EuGH: Arbeitgeber müssen Arbeitszeiten systematisch erfassen

14.05.2019 10:48

Kommt nun die Stechuhr für alle? Ein Grundsatzurteil des Europäischen
Gerichtshofs könnte den Arbeitsalltag jedenfalls gründlich verändern

- auch in Deutschland.

Luxemburg (dpa) - Arbeitgeber sollen nach einem Urteil des
Europäischen Gerichtshofs verpflichtet werden, die gesamte
Arbeitszeit ihrer Beschäftigten systematisch zu erfassen. Alle
EU-Staaten müssten dies durchsetzen, entschieden die obersten
EU-Richter am Dienstag in Luxemburg. Nur so lasse sich überprüfen, ob
zulässige Arbeitszeiten überschritten würden. Und nur das garantiere

die im EU-Recht zugesicherten Arbeitnehmerrechte. (Rechtssache
C-55/18)

Das Urteil könnte große Auswirkungen auf den Arbeitsalltag auch in
Deutschland haben. Denn längst nicht in allen Branchen werden
Arbeitszeiten systematisch erfasst. Auch Heimarbeit oder Außendienst
müsste demnach künftig registriert werden, etwa über Apps oder
elektronische Erfassung am Laptop. Wird abends von zuhause noch
dienstlich telefoniert oder werden E-Mails geschrieben, könnte auch
dies unter die Pflicht zur Erfassung fallen.
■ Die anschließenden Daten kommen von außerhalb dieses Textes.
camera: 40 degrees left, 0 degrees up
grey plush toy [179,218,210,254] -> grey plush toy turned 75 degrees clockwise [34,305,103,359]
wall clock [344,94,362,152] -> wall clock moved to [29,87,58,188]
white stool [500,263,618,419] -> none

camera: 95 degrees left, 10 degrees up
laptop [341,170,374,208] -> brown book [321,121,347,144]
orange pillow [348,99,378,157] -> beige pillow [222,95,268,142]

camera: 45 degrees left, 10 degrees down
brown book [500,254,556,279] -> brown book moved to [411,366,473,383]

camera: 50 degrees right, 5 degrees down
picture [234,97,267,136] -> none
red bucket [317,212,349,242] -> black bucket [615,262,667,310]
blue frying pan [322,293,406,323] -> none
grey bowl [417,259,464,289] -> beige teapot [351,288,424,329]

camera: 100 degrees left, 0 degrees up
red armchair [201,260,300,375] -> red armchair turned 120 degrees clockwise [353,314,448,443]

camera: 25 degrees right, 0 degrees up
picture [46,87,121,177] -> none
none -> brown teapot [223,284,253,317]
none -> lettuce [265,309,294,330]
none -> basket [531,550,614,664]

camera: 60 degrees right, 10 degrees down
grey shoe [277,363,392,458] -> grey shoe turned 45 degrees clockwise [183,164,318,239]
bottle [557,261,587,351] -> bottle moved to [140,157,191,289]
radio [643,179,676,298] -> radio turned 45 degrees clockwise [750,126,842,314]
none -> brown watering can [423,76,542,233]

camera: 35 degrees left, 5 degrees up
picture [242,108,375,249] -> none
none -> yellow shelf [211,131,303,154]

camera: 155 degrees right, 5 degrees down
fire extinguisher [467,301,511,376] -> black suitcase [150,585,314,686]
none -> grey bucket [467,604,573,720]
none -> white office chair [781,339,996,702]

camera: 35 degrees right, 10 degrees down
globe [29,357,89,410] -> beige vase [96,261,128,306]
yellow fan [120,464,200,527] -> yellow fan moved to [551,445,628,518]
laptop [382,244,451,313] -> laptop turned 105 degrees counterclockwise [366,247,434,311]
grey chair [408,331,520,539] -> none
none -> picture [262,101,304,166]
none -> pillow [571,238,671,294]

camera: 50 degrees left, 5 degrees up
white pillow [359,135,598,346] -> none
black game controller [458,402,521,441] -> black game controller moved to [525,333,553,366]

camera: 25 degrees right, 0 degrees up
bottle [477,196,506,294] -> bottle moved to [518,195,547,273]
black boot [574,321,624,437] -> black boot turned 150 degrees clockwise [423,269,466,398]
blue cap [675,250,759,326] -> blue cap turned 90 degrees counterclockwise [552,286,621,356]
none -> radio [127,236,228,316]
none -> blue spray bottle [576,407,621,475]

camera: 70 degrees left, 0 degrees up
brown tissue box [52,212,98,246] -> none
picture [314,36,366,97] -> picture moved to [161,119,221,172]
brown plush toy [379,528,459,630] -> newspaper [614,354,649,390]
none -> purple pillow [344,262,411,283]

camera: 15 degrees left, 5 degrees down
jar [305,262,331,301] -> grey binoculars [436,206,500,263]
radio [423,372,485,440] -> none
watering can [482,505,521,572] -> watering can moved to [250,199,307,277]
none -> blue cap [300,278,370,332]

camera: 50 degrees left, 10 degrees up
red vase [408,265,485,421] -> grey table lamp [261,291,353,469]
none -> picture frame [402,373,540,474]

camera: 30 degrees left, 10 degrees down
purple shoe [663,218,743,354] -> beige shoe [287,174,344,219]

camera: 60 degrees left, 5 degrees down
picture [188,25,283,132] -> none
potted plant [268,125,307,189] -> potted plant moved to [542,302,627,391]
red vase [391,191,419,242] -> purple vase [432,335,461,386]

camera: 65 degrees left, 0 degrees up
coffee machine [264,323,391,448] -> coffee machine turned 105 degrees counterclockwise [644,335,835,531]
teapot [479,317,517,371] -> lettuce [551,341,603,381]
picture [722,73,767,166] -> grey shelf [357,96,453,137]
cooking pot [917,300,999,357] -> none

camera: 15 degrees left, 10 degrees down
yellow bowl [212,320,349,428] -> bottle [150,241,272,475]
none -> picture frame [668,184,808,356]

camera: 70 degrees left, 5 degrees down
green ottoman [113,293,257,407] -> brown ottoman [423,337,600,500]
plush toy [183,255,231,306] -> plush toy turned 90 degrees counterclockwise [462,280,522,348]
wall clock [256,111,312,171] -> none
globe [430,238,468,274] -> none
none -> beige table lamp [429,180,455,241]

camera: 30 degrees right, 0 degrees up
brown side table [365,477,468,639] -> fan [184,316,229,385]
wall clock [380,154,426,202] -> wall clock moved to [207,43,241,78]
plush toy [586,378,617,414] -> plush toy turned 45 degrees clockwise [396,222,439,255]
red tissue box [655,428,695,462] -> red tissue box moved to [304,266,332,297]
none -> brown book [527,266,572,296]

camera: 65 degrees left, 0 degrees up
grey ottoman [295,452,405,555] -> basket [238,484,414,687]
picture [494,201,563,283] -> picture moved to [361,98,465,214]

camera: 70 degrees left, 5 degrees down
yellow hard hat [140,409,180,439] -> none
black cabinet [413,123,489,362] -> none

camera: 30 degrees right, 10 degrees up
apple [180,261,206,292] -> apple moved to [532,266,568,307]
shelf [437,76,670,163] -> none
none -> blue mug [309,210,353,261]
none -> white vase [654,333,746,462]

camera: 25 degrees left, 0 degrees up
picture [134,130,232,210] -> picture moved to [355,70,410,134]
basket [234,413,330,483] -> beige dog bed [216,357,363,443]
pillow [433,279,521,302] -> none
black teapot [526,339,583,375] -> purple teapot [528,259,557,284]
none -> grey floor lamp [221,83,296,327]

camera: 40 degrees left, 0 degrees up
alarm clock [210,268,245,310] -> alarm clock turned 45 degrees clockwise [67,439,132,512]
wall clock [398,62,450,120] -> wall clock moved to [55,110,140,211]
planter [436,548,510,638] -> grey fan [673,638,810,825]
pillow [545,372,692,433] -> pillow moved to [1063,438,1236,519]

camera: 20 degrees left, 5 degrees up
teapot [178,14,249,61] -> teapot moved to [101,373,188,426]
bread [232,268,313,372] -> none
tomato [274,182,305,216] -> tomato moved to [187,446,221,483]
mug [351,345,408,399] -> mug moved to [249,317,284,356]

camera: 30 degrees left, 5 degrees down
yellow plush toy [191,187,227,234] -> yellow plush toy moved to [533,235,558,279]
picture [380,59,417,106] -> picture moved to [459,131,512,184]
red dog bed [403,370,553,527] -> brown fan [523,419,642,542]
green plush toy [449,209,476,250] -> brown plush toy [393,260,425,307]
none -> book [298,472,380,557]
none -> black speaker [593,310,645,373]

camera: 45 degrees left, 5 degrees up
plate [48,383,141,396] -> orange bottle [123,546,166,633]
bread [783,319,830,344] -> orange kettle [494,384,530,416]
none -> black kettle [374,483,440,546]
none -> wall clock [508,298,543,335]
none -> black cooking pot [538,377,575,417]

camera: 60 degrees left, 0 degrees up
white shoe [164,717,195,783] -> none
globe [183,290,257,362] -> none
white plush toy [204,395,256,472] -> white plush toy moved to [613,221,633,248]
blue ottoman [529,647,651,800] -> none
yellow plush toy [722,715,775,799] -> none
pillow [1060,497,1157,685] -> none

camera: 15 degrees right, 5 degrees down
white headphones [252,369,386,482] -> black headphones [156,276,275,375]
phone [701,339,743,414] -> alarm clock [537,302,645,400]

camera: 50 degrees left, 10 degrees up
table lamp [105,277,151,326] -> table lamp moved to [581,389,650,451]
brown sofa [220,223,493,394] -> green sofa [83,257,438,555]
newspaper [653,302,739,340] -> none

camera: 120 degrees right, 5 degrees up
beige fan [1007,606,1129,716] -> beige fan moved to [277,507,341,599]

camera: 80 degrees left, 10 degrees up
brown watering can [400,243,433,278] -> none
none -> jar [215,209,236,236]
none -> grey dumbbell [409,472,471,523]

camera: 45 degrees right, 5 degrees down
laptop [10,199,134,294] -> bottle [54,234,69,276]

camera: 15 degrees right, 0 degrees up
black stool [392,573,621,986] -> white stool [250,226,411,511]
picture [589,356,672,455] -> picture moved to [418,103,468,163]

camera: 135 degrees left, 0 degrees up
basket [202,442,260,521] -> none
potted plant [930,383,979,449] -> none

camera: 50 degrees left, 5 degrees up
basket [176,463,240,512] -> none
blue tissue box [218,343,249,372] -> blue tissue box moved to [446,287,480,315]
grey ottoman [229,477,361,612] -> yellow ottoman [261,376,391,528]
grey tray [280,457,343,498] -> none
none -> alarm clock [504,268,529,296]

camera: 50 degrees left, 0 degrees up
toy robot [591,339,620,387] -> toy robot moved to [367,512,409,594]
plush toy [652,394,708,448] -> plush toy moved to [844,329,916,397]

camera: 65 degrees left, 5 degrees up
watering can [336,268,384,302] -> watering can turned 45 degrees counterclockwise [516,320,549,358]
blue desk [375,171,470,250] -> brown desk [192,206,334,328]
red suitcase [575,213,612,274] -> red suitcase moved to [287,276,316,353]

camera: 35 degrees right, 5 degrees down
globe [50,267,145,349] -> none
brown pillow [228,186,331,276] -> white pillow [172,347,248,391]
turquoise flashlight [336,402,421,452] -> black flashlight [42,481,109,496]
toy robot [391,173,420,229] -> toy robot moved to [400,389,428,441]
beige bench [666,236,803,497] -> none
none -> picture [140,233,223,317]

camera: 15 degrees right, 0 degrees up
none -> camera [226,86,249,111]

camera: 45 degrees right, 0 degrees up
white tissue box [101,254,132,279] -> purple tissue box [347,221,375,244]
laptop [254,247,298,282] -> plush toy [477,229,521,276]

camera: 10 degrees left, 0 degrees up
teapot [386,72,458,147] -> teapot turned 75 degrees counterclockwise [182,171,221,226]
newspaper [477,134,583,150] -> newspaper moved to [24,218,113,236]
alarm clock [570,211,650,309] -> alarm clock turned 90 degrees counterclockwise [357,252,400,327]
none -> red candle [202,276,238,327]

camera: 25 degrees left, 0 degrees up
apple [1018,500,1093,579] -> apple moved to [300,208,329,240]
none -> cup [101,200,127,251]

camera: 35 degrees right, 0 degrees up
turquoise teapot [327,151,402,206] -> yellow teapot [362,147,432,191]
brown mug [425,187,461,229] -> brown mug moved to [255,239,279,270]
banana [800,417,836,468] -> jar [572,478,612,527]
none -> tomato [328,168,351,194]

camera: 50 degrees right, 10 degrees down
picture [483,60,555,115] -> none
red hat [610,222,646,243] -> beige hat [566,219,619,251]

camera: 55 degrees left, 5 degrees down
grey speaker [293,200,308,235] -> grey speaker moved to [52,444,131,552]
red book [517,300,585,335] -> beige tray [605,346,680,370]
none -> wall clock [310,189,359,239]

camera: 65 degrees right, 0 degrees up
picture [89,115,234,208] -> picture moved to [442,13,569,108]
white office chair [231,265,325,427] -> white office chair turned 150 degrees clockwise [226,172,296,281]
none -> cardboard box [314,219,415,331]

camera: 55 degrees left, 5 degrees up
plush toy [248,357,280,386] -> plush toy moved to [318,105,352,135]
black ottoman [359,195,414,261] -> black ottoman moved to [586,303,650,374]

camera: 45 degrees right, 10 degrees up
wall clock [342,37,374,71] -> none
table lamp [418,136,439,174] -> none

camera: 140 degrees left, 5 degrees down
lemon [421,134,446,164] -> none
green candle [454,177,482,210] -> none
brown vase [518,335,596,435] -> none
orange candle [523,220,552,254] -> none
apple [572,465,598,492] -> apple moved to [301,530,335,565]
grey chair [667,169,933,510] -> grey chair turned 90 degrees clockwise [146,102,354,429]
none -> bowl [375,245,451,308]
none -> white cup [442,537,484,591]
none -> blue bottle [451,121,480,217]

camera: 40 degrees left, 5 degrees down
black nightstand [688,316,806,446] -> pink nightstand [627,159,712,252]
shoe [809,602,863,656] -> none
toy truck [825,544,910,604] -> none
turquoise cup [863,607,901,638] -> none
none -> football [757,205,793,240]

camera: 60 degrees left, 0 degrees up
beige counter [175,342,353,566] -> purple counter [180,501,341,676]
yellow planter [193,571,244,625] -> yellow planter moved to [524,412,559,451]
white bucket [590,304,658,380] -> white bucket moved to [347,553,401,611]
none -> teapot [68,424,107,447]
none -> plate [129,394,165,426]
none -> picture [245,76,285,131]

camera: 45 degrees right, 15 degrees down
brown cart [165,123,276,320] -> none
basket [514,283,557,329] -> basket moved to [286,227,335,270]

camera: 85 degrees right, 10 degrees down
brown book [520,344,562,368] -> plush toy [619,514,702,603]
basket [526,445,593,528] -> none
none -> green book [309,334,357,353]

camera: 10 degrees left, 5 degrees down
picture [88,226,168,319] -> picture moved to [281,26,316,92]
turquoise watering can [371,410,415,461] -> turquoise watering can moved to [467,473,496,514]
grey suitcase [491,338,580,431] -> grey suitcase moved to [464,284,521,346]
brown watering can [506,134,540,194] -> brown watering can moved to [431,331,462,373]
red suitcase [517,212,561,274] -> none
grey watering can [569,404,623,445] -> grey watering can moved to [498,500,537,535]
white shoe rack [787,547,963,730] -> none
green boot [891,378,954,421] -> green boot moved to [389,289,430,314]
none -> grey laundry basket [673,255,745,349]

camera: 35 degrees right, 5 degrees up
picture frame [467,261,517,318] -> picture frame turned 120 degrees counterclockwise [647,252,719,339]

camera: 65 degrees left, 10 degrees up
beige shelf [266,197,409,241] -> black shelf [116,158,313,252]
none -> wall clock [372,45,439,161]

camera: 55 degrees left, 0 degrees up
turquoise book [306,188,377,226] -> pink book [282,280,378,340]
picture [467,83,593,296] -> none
Im deutschen Arbeitszeitgesetz ist nach Gewerkschaftsangaben bisher
nur vorgeschrieben, dass Überstunden nach den üblichen acht Stunden
Regelarbeitszeit registriert werden. Gewerkschafter monieren schon
lange, dass dies eigentlich nur möglich sei, wenn auch die reguläre
Arbeitszeit aufgezeichnet wird.

In dem Fall vor dem EuGH hatte eine Gewerkschaft in Spanien geklagt,
wo die Rechtslage ähnlich ist wie in Deutschland: Es besteht nur eine
Pflicht zur Aufzeichnung der Überstunden. Die Gewerkschaft
argumentierte, nur bei Erfassung aller Stunden lasse sich diese
Vorgabe erfüllen. Sie wollte den dortigen Ableger der Deutschen Bank
zur Einrichtung eines Registriersystems für die Arbeitszeiten ihrer
Mitarbeiter verpflichten. Die Deutsche Bank berief sich auf das
spanische Recht und hielt dagegen.

Der EuGH entschied zugunsten der Gewerkschaft und formulierte eine
Vorgabe an alle EU-Mitgliedsstaaten, Arbeitgeber zu Systemen der
Arbeitszeiterfassung zu verpflichten. Andernfalls werde gegen die
EU-Grundrechtecharta, die EU-Arbeitszeitrichtlinie und die
EU-Richtlinie über die Sicherheit und die Gesundheit der Arbeitnehmer
bei der Arbeit verstoßen. Über die Details der Umsetzung können die
Staaten selbst entscheiden.

Die Richter unterstrichen die Bedeutung des Grundrechts jedes
Arbeitnehmers auf Begrenzung der Höchstarbeitszeit sowie auf tägliche
und wöchentliche Ruhezeiten. Die EU-Staaten müssten dafür sorgen,
dass die Arbeitnehmer diese Rechte auch wirklich wahrnehmen könnten.
Dabei sei zu berücksichtigen, dass Arbeitnehmer die schwächere Partei
im Arbeitsvertrag seien.

Ohne ein System zur Messung der täglichen Arbeitszeit könnten weder
die geleisteten Stunden und ihre zeitliche Verteilung noch die Zahl
der Überstunden objektiv und verlässlich ermittelt werden, erklärte
der Gerichtshof. Damit sei es für Arbeitnehmer äußerst schwierig oder

gar praktisch unmöglich, ihre Rechte durchzusetzen.